Friday, May 24, 2019

Complete Your Chuck Cowdery Collection with My First Book, Blues Legends



Your Chuck Cowdery collection is not complete unless you have my first book, Blues Legendswritten and published in 1995. It is long out-of-print but I have a few copies, still in the original shrinkwrap, which I'm offering at the original price of $19.95.

I'm selling them through Amazon, rather than on my website, because it's a little easier for me and I don't have that many. (The ordering is through Amazon, but the books come from me.) This link will take you to the book on Amazon, where it is offered by multiple sellers. To get it from me, just make sure the seller is 'Made and Bottled in Kentucky.'

If you would like it autographed, send me an email. If you want a special inscription, just tell me what you want it to say. Of course, you'll also have to order the book, and make sure you give me enough information to match the autograph request to the order. Naturally, I'll have to remove the shrinkwrap to sign it.

I don't have very many and when they're gone, they're gone (although I suppose Amazon will still have the used ones).

A little bit about Blues Legends.

I call it a coffee table book for small coffee tables, as it is only 7.25" x 7.25". It is a hardcover book with dust jacket, 96 pages. It consists of biographies of 20 blues artists (listed below), with lots of photographs, most of them by my friend and legendary blues photographer Raeburn Flerlage. Until his book was released in 2000, Blues Legends was the largest published collection of his blues photographs.

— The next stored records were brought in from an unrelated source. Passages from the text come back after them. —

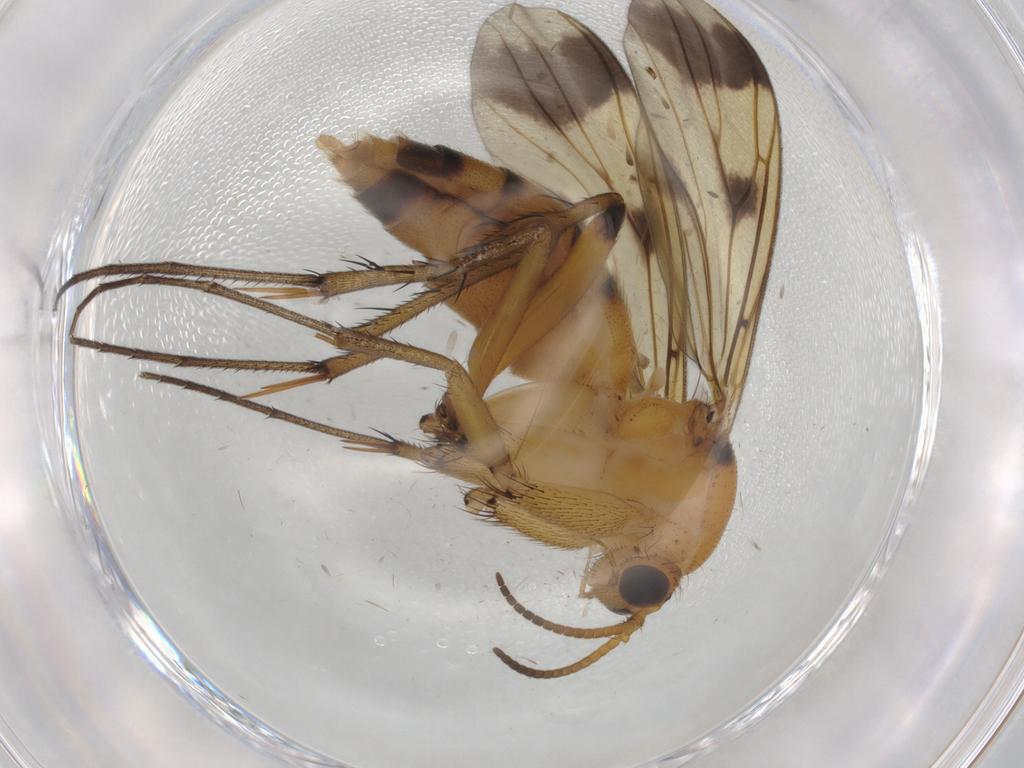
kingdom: Animalia
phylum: Arthropoda
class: Insecta
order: Diptera
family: Mycetophilidae
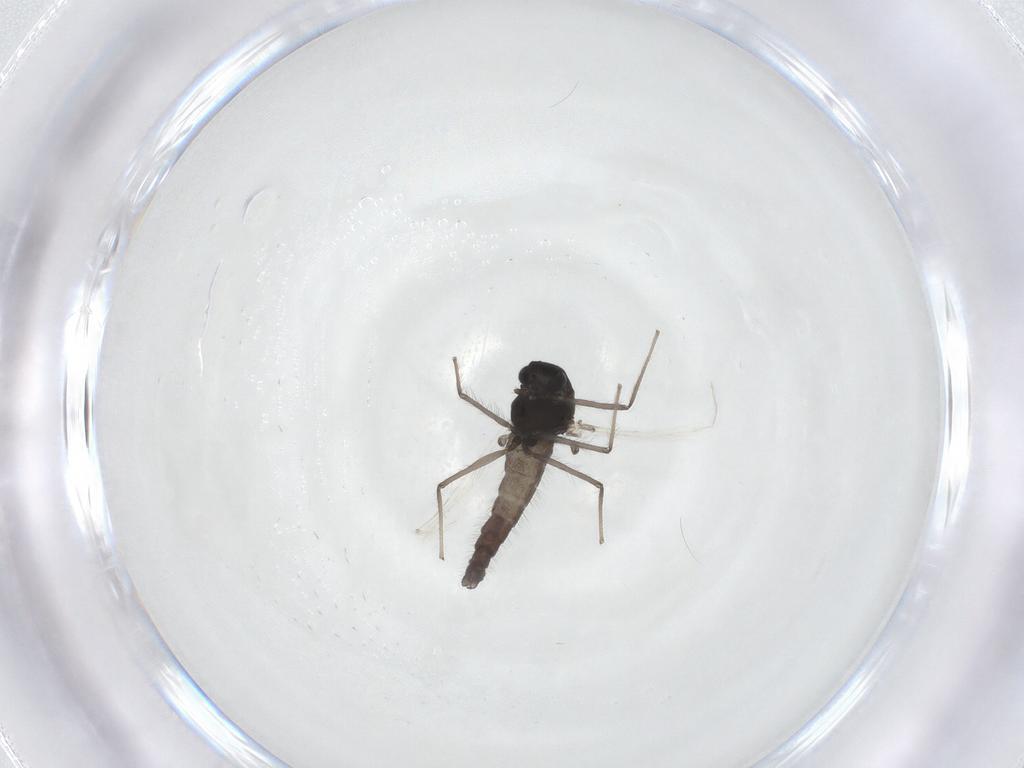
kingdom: Animalia
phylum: Arthropoda
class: Insecta
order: Diptera
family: Chironomidae
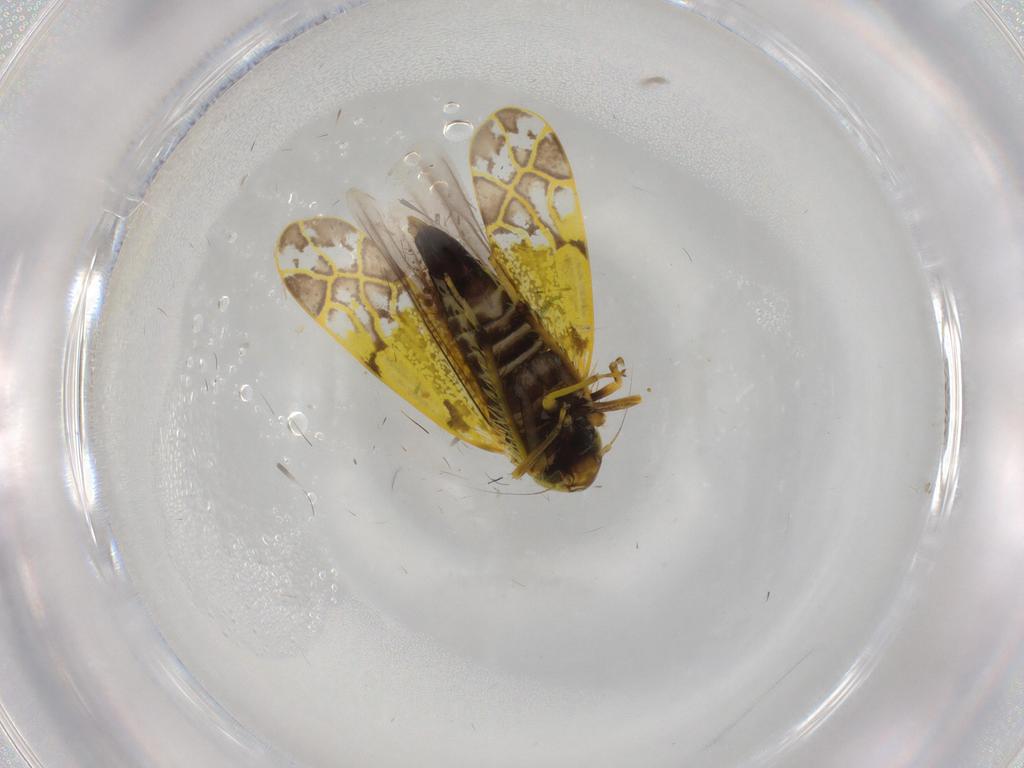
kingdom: Animalia
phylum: Arthropoda
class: Insecta
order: Hemiptera
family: Cicadellidae
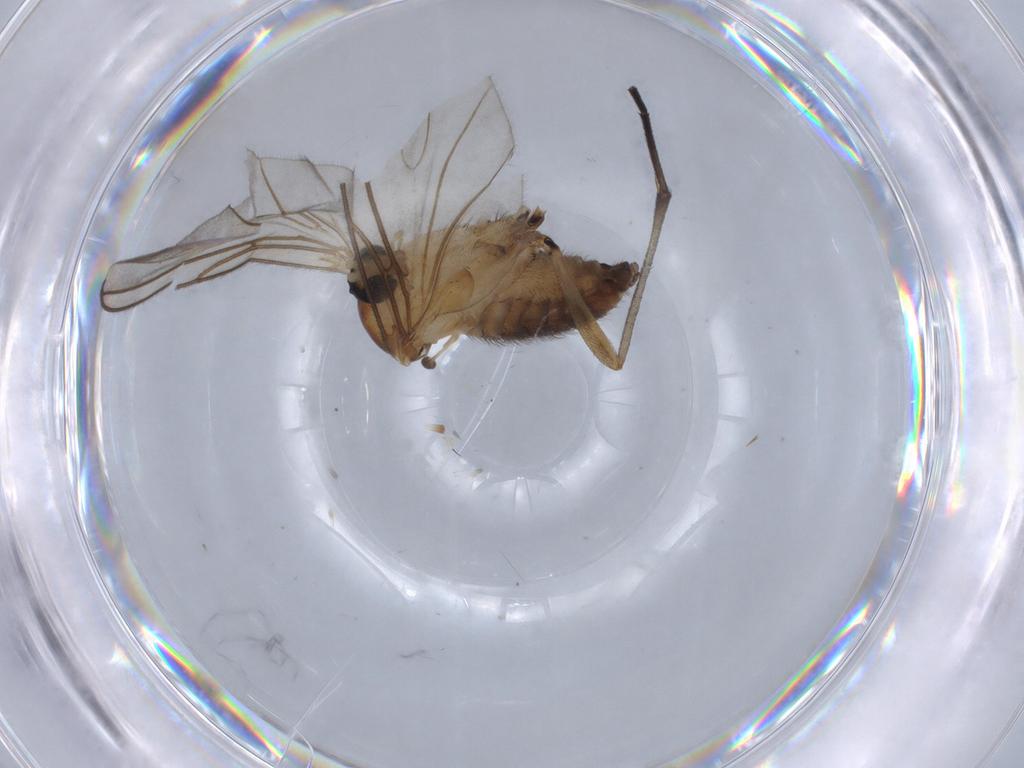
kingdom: Animalia
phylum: Arthropoda
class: Insecta
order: Diptera
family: Sciaridae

I was given the opportunity to do the book because of some work I did for the National Afro-American Museum and Cultural Center in Wilberforce, Ohio. It was also through that project that I met Ray and was introduced to his work. We became good friends and I was excited by the chance to introduce his photographs to a wider audience. A few years later I also helped him with his book, Chicago Blues As Seen from the Inside.

Blues Legends also includes a CD with ten songs I chose, by Muddy Waters, B. B. King, John Lee Hooker and others. One peculiarity: the CD was supposed to contain "Wild Cow Blues" by Big Joe Williams. Instead it has "Every Day I Have the Blues," by Joe Williams, the jazz singer. It's a great song and performance, perfectly enjoyable, but it was a mistake.

Because I came to the blues through rock and roll, that's how I wrote the book, choosing the artists who most influenced people like Keith Richards and Eric Clapton. Happily, most of them performed in Chicago and were photographed by Ray.

As I was writing it, it was not unusual for me to write all day and then go see Buddy Guy or Otis Rush perform at a local club that evening. They were both very active in Chicago in those days.

I am grateful to the publisher, Gibbs Smith, for the opportunity and for teaching me enough about book publishing to be able to self-publish all of my bourbon books.

It was a crazy time for me. I was doing my regular freelance writing, and going to law school, and writing this book. As it happened, I was doing a three-week law school summer semester abroad on the Greek island of Rhodes when the book needed to be proofread. They FedExed the proofs to me and I reviewed them on the beach. I thought at the time, "This is how I want the rest of my life to go, proofreading my books on a Greek beach."

The Blues Legends are:

Blind Lemon Jefferson
Memphis Minnie
Big Joe Williams
Son House
Arthur Crudup
Roosevelt Sykes
Little Brother Montgomery
T-Bone Walker
Howlin' Wolf
Robert Johnson
Lightnin' Hopkins
Muddy Waters
Memphis Slim
John Lee Hooker
Jimmy Reed
B. B. King
Little Walter
Freddie King
Otis Rush
Buddy Guy

2 comments:

Anonymous said...

"As I was writing it, it was not unusual for me to write all day and then go see Buddy Guy or Otis Rush perform at a local club that evening. They were both very active in Chicago in those days."

Love your selections, but no Junior Wells? He gave Buddy Guy his start.
I'm just a huge Junior Wells fan.

Chuck Cowdery said...

I couldn't include everyone in the book but, in fact, during that period I saw Junior Wells as frequently as I did Guy or Rush. I saw one of his last performances before his death. It was at Rosa's.